Australian nurses fired after allegedly saying in video they'd kill Israelis
Sydney — Two Australian nurses have been removed from their jobs over a video that appears to show them bragging they would kill Israeli patients in their hospital, authorities said Wednesday. Video released by Israeli influencer Max Veifer on social media appeared to show him in an online chat with a male and a female nurse at a Sydney hospital. "I am so upset that you are Israeli, eventually you are going to get killed," the male nurse tells him in an antisemitic tirade.

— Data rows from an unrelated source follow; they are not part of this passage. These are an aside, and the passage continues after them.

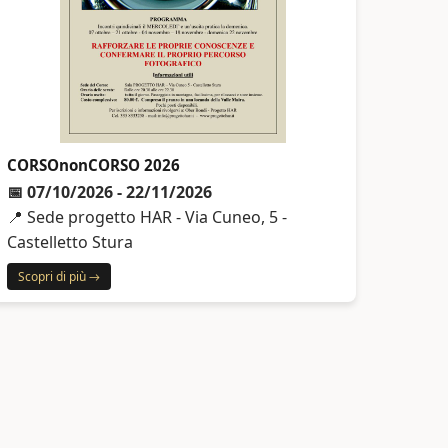
CORSOnonCORSO 2026
📅 07/10/2026 - 22/11/2026
📍 Sede progetto HAR - Via Cuneo, 5 -
Castelletto Stura
Scopri di più →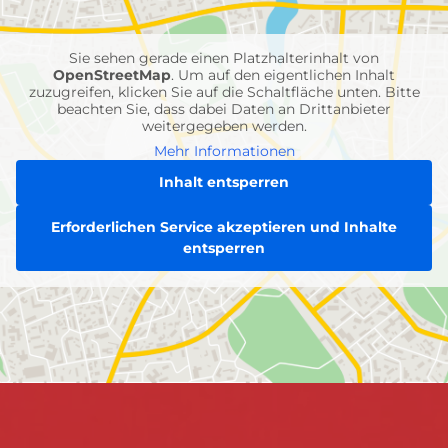
Einheiten
Sie sehen gerade einen Platzhalterinhalt von
OpenStreetMap
. Um auf den eigentlichen Inhalt
zuzugreifen, klicken Sie auf die Schaltfläche unten. Bitte
beachten Sie, dass dabei Daten an Drittanbieter
weitergegeben werden.
Mehr Informationen
Inhalt entsperren
Erforderlichen Service akzeptieren und Inhalte
entsperren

Asked by Veifer how they would treat Israeli patients, the male nurse says he has sent many Israeli patients to hell. The female nurse says: "I won't treat them, I will kill them." Some of the dialogue was censored and it was not immediately possible to verify the full circumstances or contents of the conversation or the recording. The video, posted to TikTok, was unavailable on the platform later Wednesday. Screengrabs posted online showed a logo for the Chatroulette website in the corner of the video, suggesting Veifer may have connected with the Australian nurses by chance on that platform, before reposting the video on his TikTok channel.
The male nurse reportedly told Sydney's Daily Telegraph newspaper the incident was a "joke, a misunderstanding" and promised to apologize.
Relatives of the female nurse were quoted by The Australian as saying she was having an anxiety attack over the furor. Veifer told Australian broadcaster Sky News he had filmed the video the previous evening. "I was shocked but I had a mission to accomplish, you know. I had to expose them," he said. It follows a series of antisemitic incidents over recent months in which vandals have torched a Sydney childcare center, firebombed a Melbourne synagogue and scrawled antisemitic graffiti in Jewish neighborhoods.
"This video is disgusting. It is shocking. It is appalling," New South Wales Health Minister Ryan Park told reporters, announcing an investigation by the state's police and health authorities. The pair had been "stood down immediately" from their jobs at Bankstown-Lidcombe Hospital in southwest Sydney, he added, saying: "Those people subject to that investigation will not ever be working for New South Wales Health again." Park said an initial assessment of the hospital's records indicated that it had been operating safely and with care. The state's police force said it had identified the nurses and "a thorough investigation is underway." "This is a sad day for our country — it is unthinkable that we are confronted with, and forced to investigate, such an appalling incident," said New South Wales police commissioner Karen Webb. Police had interviewed staff, seized security video and established where in the hospital the two nurses had allegedly been filmed, she said. Prime Minister Anthony Albanese told parliament he had seen the video. "It is driven by hate, and it is disgusting. The comments are vile, the footage is sickening and it is shameful," he said.
About one year ago, Australia's parliament enacted landmark legislation banning the performance of the Nazi salute in public and outlawing the display or sale of Nazi hate symbols such as the swastika.